Task to complete:
In the records below, count every line that contains the word "over" and report only the total.

Dataset records:
═══

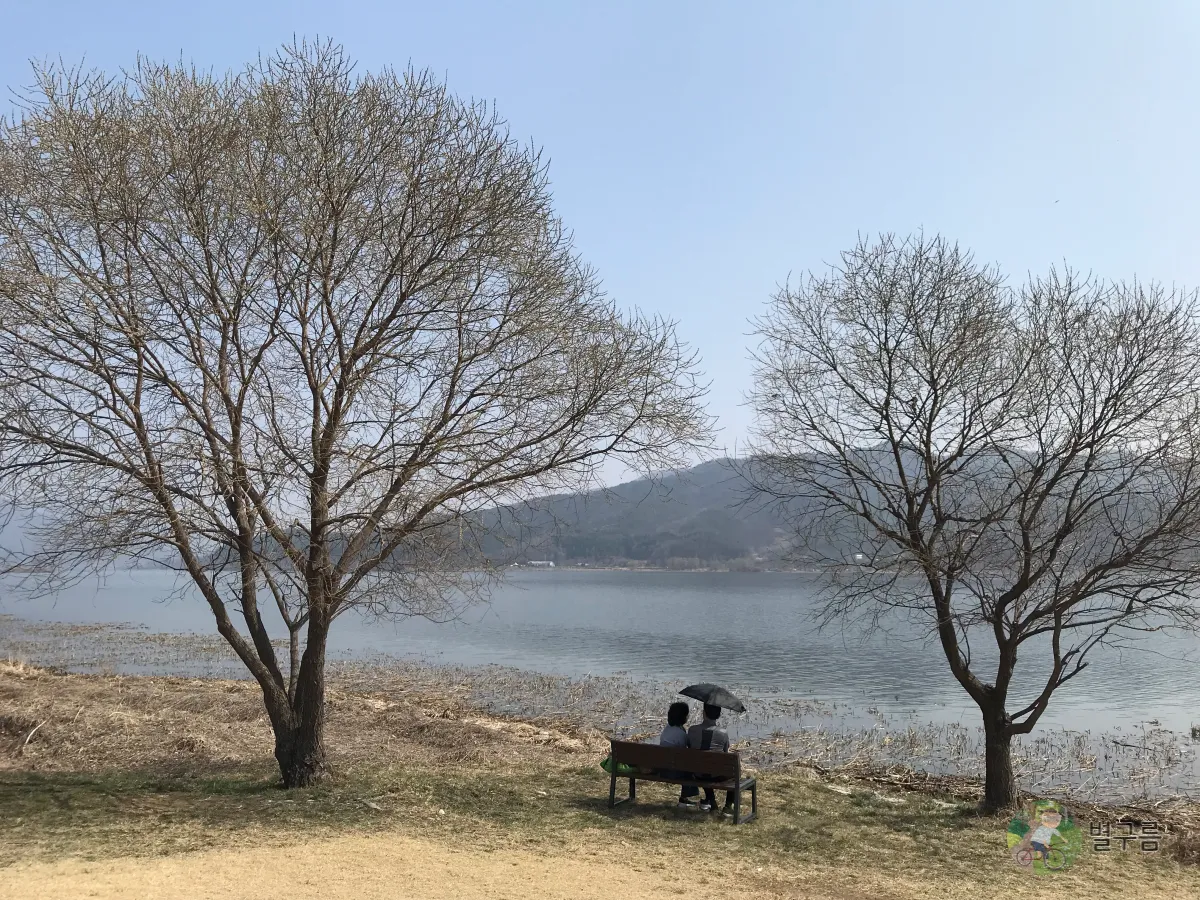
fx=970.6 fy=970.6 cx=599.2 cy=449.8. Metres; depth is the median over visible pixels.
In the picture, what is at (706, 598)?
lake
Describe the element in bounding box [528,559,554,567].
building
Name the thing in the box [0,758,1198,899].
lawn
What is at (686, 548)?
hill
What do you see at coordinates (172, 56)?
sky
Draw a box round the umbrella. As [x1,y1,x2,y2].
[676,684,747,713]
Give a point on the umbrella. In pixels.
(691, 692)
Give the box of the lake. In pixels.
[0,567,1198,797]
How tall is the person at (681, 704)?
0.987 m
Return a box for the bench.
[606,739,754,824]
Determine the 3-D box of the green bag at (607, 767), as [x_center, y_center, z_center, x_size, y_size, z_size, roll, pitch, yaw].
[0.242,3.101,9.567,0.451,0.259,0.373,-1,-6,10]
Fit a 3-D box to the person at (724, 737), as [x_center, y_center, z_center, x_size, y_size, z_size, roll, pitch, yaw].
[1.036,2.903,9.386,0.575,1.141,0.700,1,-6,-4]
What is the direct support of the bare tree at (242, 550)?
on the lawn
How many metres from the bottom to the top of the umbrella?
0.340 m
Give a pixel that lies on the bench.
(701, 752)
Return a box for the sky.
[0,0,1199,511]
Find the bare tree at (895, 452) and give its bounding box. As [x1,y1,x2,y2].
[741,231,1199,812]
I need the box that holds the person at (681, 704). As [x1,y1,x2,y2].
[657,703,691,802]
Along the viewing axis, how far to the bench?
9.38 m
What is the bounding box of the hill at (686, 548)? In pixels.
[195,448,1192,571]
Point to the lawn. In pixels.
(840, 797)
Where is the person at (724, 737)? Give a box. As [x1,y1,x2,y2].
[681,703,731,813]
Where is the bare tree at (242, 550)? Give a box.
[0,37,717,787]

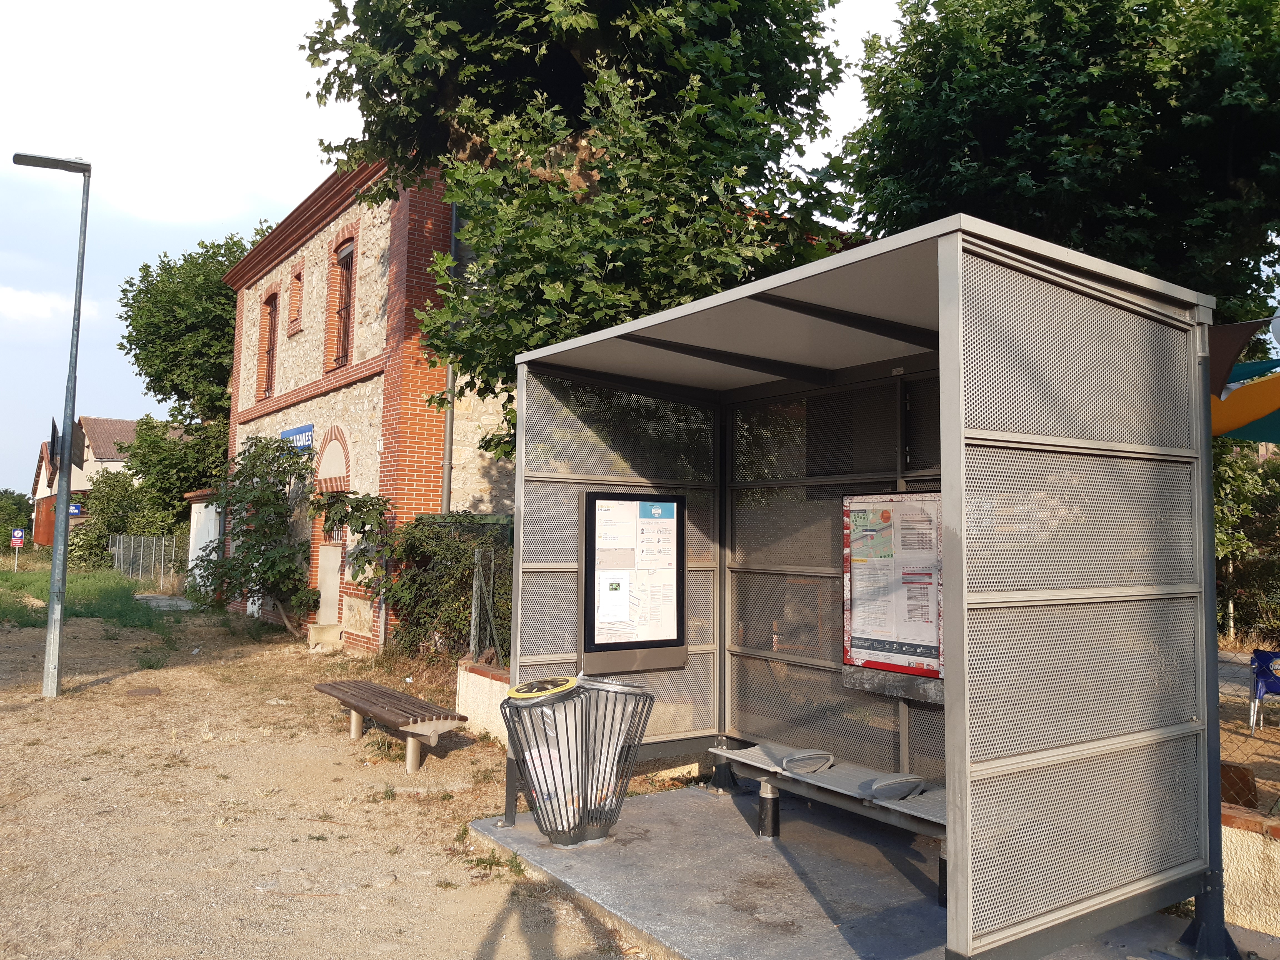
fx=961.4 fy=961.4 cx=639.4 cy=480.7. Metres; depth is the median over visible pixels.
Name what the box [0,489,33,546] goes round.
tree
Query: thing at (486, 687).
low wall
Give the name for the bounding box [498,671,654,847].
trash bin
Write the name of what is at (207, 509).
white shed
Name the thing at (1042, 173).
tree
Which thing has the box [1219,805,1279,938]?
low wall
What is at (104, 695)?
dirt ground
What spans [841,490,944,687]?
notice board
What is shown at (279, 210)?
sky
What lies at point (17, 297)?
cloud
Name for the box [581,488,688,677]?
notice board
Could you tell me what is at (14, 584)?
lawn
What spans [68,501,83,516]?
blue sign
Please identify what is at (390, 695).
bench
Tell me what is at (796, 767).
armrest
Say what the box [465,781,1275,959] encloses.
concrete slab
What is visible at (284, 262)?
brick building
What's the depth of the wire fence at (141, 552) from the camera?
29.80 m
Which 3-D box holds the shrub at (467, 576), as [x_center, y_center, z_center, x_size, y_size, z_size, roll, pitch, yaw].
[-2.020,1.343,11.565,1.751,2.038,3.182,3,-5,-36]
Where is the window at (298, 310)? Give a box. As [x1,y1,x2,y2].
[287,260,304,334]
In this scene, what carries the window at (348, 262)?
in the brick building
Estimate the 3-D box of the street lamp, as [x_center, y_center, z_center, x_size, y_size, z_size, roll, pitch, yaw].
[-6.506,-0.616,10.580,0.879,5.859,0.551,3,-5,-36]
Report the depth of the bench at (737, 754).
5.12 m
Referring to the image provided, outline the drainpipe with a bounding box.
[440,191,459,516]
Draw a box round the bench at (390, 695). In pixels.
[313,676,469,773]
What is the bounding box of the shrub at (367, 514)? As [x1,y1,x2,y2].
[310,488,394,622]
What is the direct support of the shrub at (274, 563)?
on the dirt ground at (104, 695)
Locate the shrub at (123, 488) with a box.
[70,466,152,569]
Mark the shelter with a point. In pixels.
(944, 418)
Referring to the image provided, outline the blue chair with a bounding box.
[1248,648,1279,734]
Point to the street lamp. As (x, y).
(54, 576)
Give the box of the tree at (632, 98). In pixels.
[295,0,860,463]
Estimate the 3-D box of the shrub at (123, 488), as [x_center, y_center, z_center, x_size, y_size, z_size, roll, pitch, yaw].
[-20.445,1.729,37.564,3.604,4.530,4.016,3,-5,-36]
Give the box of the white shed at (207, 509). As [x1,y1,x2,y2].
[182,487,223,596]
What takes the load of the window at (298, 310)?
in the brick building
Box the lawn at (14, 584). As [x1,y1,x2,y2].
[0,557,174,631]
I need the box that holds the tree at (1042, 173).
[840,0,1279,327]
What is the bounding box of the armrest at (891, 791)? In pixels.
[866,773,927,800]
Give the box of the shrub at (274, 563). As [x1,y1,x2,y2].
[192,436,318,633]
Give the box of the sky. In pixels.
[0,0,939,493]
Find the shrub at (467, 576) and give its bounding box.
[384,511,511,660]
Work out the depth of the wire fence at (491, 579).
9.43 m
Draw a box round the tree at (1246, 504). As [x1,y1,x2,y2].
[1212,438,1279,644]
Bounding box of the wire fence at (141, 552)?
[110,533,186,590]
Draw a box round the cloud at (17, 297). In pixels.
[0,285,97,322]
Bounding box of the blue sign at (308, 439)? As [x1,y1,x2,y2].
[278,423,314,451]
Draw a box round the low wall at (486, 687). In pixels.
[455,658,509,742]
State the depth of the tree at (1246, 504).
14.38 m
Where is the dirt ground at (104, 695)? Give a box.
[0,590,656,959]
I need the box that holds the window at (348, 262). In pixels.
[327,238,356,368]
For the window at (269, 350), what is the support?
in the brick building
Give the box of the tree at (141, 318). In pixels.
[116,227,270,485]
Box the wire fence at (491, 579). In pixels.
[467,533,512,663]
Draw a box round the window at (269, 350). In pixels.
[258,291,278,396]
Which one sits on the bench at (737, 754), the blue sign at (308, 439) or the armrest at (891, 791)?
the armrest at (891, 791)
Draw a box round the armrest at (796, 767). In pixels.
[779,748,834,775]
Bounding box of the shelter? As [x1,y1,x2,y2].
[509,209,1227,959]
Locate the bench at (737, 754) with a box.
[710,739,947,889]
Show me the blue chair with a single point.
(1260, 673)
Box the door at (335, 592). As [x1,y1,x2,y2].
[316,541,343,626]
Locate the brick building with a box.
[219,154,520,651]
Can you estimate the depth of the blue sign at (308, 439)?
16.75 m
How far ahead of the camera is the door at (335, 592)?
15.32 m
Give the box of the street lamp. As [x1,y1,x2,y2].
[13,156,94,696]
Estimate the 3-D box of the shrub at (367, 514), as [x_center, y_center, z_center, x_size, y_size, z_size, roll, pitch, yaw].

═══

Task response:
2